___ TEXT SHOWN

Previous STATter911.com coverage: Trooper’s lawyer says medic is danger to the community; Dash cam video released; Fox News interviews EMS crew & Trooper Martin; Trooper on administrative leave; No charges filed by DA; EMT-B Paul Franks speaks out; Read statements from Toopers Martin & Iker; Troopers identified; Statements from witnesses and the patient; Reaction from police officers; Statements from EMS crew.

A day after Trooper Daniel Martin’s attorney said that Paramedic Maurice White was a “danger to the community”, White calls for Martin’s badge and gun. It came during an interview on CBS Morning News this morning:

White told Early Show co-anchor Maggie Rodriguez he got involved because the driver had an “emergency.”

“But once confronted with the situation,” White said, “there was no way with the patient and the unit, could I allow my driver to spend 20 minutes with the trooper discussing a possible ticket.”

White told Rodriguez Martin was in “a state of rage from the beginning.”

“And even after being informed that we had a patient,” White said, “there was total disregard. So he started in a state of rage and simply escalated from that point.”

White added he repeatedly told the trooper he had a patient in the ambulance, and the patient’s family members also joined in, saying that their relative needed to get to the hospital.

White said he would like to see the trooper fired. White told Rodriguez that based on statements, Martin and his superiors don’t think Martin did anything wrong.

“This trooper still doesn’t understand he’s not omnipotent,” O’Carroll told CBS News. “He could no more tell Maurice to stop taking a woman to hospital than he could tell a pilot to run a jetliner into the ocean.”

O’Carroll told CBS News they are awaiting the patrol chief’s ruling before deciding whether to take legal action.

White said, “This gentleman needs to have his ability to carry a gun and a badge taken away so no other individual, and particularly a patient, has to go through this.”

But Martin’s attorney said the trooper — whom he described as a decorated sailor and a 15-year law enforcement veteran — didn’t realize there was a patient in the ambulance until well after the situation had intensified. He either didn’t hear it or it didn’t register, he said.

Martin was trying to make a legitimate traffic stop, James said, when White became hostile, refused to comply with the patrolman’s orders and caused the situation to spiral out of control.

James said the law allows an officer to pull over an ambulance if its emergency lights and sirens aren’t running, as was the case in this incident.

But White said on The Early Show it was for the patient’s benefit that the sirens weren’t on.

“It’s common practice,” White told Rodriguez. ” … The patient actually had a fainting episode with chest pain. And it’s common practice not to run lights and sirens with those type patients. It really exacerbates their situation.”

O’Carroll said the veteran paramedic was trying to protect his patient and that the trooper had no reason to stop the ambulance, let alone try and arrest White. The trooper’s arms were bruised when White resisted arrest, James said.

“If the guy was bruised, it didn’t make any difference,” O’Carroll said. “He ought not to stop ambulance drivers for hurting his feelings.”

______

● YOUR TASK:
Answer these questions about the article above:
1. Who interviewed White?
2. How many years of law enforcement experience did Martin's attorney say the trooper had?
3. What medical episode did White say the patient had?

___ EXCERPTED RECORDS

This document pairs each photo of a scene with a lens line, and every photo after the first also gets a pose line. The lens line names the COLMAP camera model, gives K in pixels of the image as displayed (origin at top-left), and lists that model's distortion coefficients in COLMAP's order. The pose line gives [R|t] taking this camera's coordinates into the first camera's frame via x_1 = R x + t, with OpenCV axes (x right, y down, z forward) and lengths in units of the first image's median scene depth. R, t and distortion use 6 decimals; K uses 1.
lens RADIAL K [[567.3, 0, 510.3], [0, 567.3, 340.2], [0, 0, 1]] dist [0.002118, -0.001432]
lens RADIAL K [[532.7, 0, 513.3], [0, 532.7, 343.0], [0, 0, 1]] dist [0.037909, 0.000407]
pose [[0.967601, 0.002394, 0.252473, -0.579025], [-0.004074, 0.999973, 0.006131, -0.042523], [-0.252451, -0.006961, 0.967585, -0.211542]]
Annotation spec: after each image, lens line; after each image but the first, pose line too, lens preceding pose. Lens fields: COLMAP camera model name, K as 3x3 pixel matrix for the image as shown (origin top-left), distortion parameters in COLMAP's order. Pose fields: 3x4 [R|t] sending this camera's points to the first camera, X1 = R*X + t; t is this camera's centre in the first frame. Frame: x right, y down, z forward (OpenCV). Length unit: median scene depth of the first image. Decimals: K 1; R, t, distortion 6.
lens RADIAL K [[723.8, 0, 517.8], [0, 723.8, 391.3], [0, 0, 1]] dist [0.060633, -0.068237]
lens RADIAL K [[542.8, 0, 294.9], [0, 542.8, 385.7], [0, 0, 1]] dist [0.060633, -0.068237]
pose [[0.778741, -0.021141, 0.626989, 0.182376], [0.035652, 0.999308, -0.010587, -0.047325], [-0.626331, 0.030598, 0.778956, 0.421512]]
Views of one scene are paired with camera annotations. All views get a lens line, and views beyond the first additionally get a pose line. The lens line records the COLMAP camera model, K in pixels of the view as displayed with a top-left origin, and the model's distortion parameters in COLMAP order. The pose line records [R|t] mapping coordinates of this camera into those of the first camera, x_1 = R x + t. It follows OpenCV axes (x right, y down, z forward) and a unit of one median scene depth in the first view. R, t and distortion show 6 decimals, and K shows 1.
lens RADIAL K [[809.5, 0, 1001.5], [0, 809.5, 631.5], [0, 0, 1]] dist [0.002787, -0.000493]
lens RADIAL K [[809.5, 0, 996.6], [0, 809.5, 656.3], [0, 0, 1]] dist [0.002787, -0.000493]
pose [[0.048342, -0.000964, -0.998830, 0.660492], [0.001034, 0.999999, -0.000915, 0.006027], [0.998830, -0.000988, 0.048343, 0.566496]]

______

● THE ANSWER:
1. Maggie Rodriguez
2. 15 years
3. A fainting episode with chest pain